Incremental Knowledge Base Construction Using DeepDive

The paper "Incremental Knowledge Base Construction Using DeepDive" presents a comprehensive framework designed to tackle the challenges associated with populating structured databases from unstructured data sources, an evolving problem within the realms of knowledge base construction (KBC). The authors introduce DeepDive, an open-source system that leverages database principles and machine learning methodologies to enhance the efficiency and effectiveness of KBC processes. The primary focus of their work is on accelerating the iterative development cycle inherent in KBC systems through incremental maintenance of grounding and inference stages.

Overview of DeepDive

DeepDive is designed to streamline the KBC pipeline, which consists of the extraction, cleaning, and integration of unstructured data into a structured format. Its unique feature is its ability to iterate rapidly over development cycles, enabling efficient refinement of the knowledge base. This capability is critical as KBC systems evolve with new data sources or revised quality requirements.
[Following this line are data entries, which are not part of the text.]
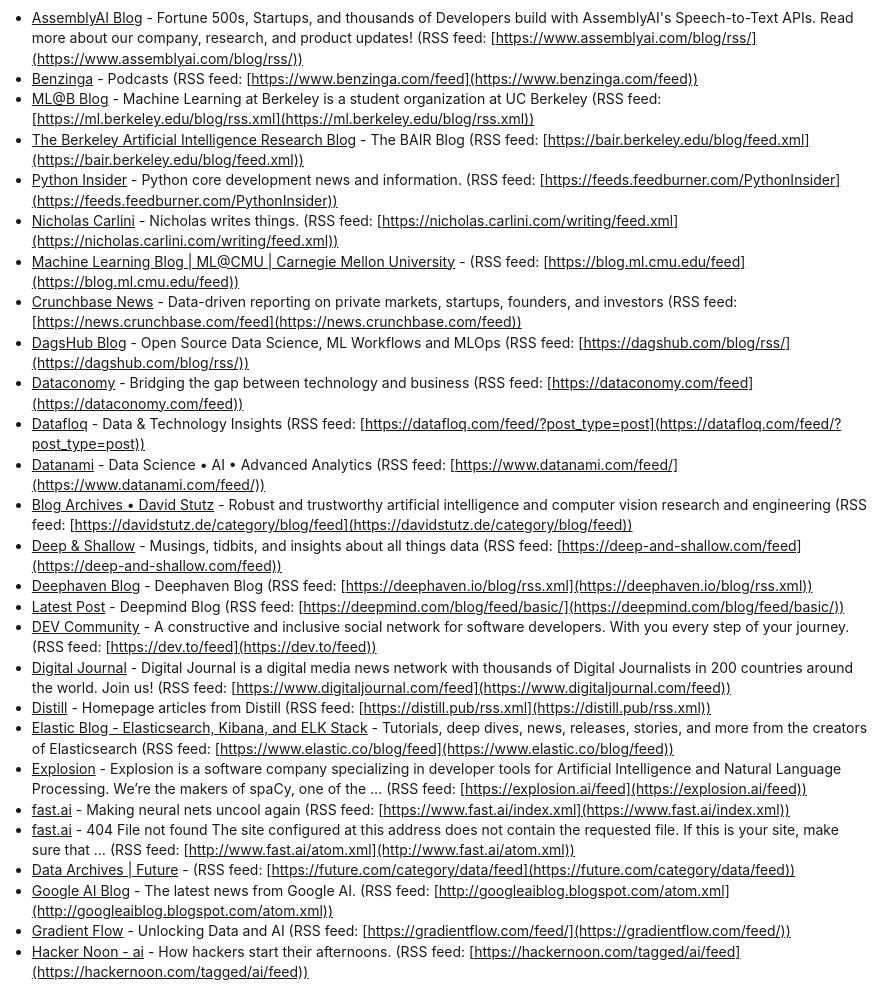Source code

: *   [AssemblyAI Blog](https://www.assemblyai.com/blog/) - Fortune 500s, Startups, and thousands of Developers build with AssemblyAI's Speech-to-Text APIs. Read more about our company, research, and product updates! (RSS feed: [https://www.assemblyai.com/blog/rss/](https://www.assemblyai.com/blog/rss/))
*   [Benzinga](https://www.benzinga.com/) - Podcasts (RSS feed: [https://www.benzinga.com/feed](https://www.benzinga.com/feed))
*   [ML@B Blog](https://ml.berkeley.edu/) - Machine Learning at Berkeley is a student organization at UC Berkeley (RSS feed: [https://ml.berkeley.edu/blog/rss.xml](https://ml.berkeley.edu/blog/rss.xml))
*   [The Berkeley Artificial Intelligence Research Blog](http://bair.berkeley.edu/blog/) - The BAIR Blog (RSS feed: [https://bair.berkeley.edu/blog/feed.xml](https://bair.berkeley.edu/blog/feed.xml))
*   [Python Insider](https://pythoninsider.blogspot.com/) - Python core development news and information. (RSS feed: [https://feeds.feedburner.com/PythonInsider](https://feeds.feedburner.com/PythonInsider))
*   [Nicholas Carlini](https://nicholas.carlini.com/) - Nicholas writes things. (RSS feed: [https://nicholas.carlini.com/writing/feed.xml](https://nicholas.carlini.com/writing/feed.xml))
*   [Machine Learning Blog | ML@CMU | Carnegie Mellon University](https://blog.ml.cmu.edu/) - (RSS feed: [https://blog.ml.cmu.edu/feed](https://blog.ml.cmu.edu/feed))
*   [Crunchbase News](https://news.crunchbase.com/) - Data-driven reporting on private markets, startups, founders, and investors (RSS feed: [https://news.crunchbase.com/feed](https://news.crunchbase.com/feed))
*   [DagsHub Blog](https://dagshub.com/blog/) - Open Source Data Science, ML Workflows and MLOps (RSS feed: [https://dagshub.com/blog/rss/](https://dagshub.com/blog/rss/))
*   [Dataconomy](https://dataconomy.com/) - Bridging the gap between technology and business (RSS feed: [https://dataconomy.com/feed](https://dataconomy.com/feed))
*   [Datafloq](https://datafloq.com/) - Data & Technology Insights (RSS feed: [https://datafloq.com/feed/?post_type=post](https://datafloq.com/feed/?post_type=post))
*   [Datanami](https://www.datanami.com/) - Data Science • AI • Advanced Analytics (RSS feed: [https://www.datanami.com/feed/](https://www.datanami.com/feed/))
*   [Blog Archives • David Stutz](https://davidstutz.de/) - Robust and trustworthy artificial intelligence and computer vision research and engineering (RSS feed: [https://davidstutz.de/category/blog/feed](https://davidstutz.de/category/blog/feed))
*   [Deep & Shallow](https://deep-and-shallow.com/) - Musings, tidbits, and insights about all things data (RSS feed: [https://deep-and-shallow.com/feed](https://deep-and-shallow.com/feed))
*   [Deephaven Blog](https://deephaven.io/blog) - Deephaven Blog (RSS feed: [https://deephaven.io/blog/rss.xml](https://deephaven.io/blog/rss.xml))
*   [Latest Post](https://deepmind.com/blog/) - Deepmind Blog (RSS feed: [https://deepmind.com/blog/feed/basic/](https://deepmind.com/blog/feed/basic/))
*   [DEV Community](https://dev.to/) - A constructive and inclusive social network for software developers. With you every step of your journey. (RSS feed: [https://dev.to/feed](https://dev.to/feed))
*   [Digital Journal](https://www.digitaljournal.com/) - Digital Journal is a digital media news network with thousands of Digital Journalists in 200 countries around the world. Join us! (RSS feed: [https://www.digitaljournal.com/feed](https://www.digitaljournal.com/feed))
*   [Distill](https://distill.pub/) - Homepage articles from Distill (RSS feed: [https://distill.pub/rss.xml](https://distill.pub/rss.xml))
*   [Elastic Blog - Elasticsearch, Kibana, and ELK Stack](https://www.elastic.co/) - Tutorials, deep dives, news, releases, stories, and more from the creators of Elasticsearch (RSS feed: [https://www.elastic.co/blog/feed](https://www.elastic.co/blog/feed))
*   [Explosion](https://explosion.ai/) - Explosion is a software company specializing in developer tools for Artificial Intelligence and Natural Language Processing. We’re the makers of spaCy, one of the … (RSS feed: [https://explosion.ai/feed](https://explosion.ai/feed))
*   [fast.ai](https://www.fast.ai/index.html) - Making neural nets uncool again (RSS feed: [https://www.fast.ai/index.xml](https://www.fast.ai/index.xml))
*   [fast.ai](http://www.fast.ai/) - 404 File not found The site configured at this address does not contain the requested file. If this is your site, make sure that … (RSS feed: [http://www.fast.ai/atom.xml](http://www.fast.ai/atom.xml))
*   [Data Archives | Future](https://future.com/category/data/) - (RSS feed: [https://future.com/category/data/feed](https://future.com/category/data/feed))
*   [Google AI Blog](http://ai.googleblog.com/) - The latest news from Google AI. (RSS feed: [http://googleaiblog.blogspot.com/atom.xml](http://googleaiblog.blogspot.com/atom.xml))
*   [Gradient Flow](https://gradientflow.com/) - Unlocking Data and AI (RSS feed: [https://gradientflow.com/feed/](https://gradientflow.com/feed/))
*   [Hacker Noon - ai](https://hackernoon.com/) - How hackers start their afternoons. (RSS feed: [https://hackernoon.com/tagged/ai/feed](https://hackernoon.com/tagged/ai/feed))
Key components of DeepDive include:

• Grounding Phase: Here, DeepDive transforms input data into a factor graph representing the probabilistic relationships among entities. The grounding phase is optimized using traditional SQL-based techniques, which provide a foundation for identifying and managing dependencies among data points.
• Inference Phase: Inference is conducted on the factor graph to determine the probability distribution of the knowledge base. This involves computationally intensive processes such as Gibbs sampling to assess the marginal probabilities of data tuples. A primary computational challenge addressed in the paper is efficiently updating this inference step as the knowledge base evolves.

Incremental Maintenance Techniques

A significant portion of the paper details the novel incremental techniques developed to handle updates in both the data and the KBC programs without full recomputation. Two central methods are proposed:

• Incremental Grounding: This method adapts classical view maintenance to reduce redundant calculations by applying "delta rules" that focus on the changes from the prior iteration. This approach alone can provide substantial performance gains, reducing computation time by hundreds of times in some cases.
• Incremental Inference: Unlike traditional probabilistic models that rebuild from scratch, DeepDive employs sampling-based and variational-based techniques to adjust only where necessary. The paper explores the trade-off spaces of these techniques, providing insights into when each is more appropriate. Specifically, the use of both sampling and variational approaches accounts for changes in data structure—offering flexibility in handling a wide range of updating conditions.

Experimental Validation

The effectiveness of DeepDive is demonstrated across several real-world KBC applications from diverse domains such as news articles, genomics, and pharmacogenomics. The empirical results indicate that DeepDive's incremental techniques lead to two orders of magnitude performance improvements compared to traditional methods, with a negligible impact on the quality of the extracted knowledge.

Implications and Future Directions

DeepDive's contributions lie in its sophisticated handling of iterative updates, an essential feature in dynamic environments where data continually evolves. The integration of database techniques with probabilistic reasoning sets a precedent for future KBC systems aiming to manage large and complex datasets efficiently.

In terms of future developments, promising directions include the further refinement of automatic decision systems for choosing between incremental techniques, especially as systems scale. Additionally, extending DeepDive to handle more complex types of data and relationships will be vital in broadening the applicability of KBC systems across industries and research fields.

The paper presents robust evidence that combining machine learning with traditional database methodologies in an ongoing iterative process can significantly enhance the operational efficiencies of knowledge base construction systems. This approach points towards more responsive and adaptable systems for extracting structured information from the vast unstructured data available today.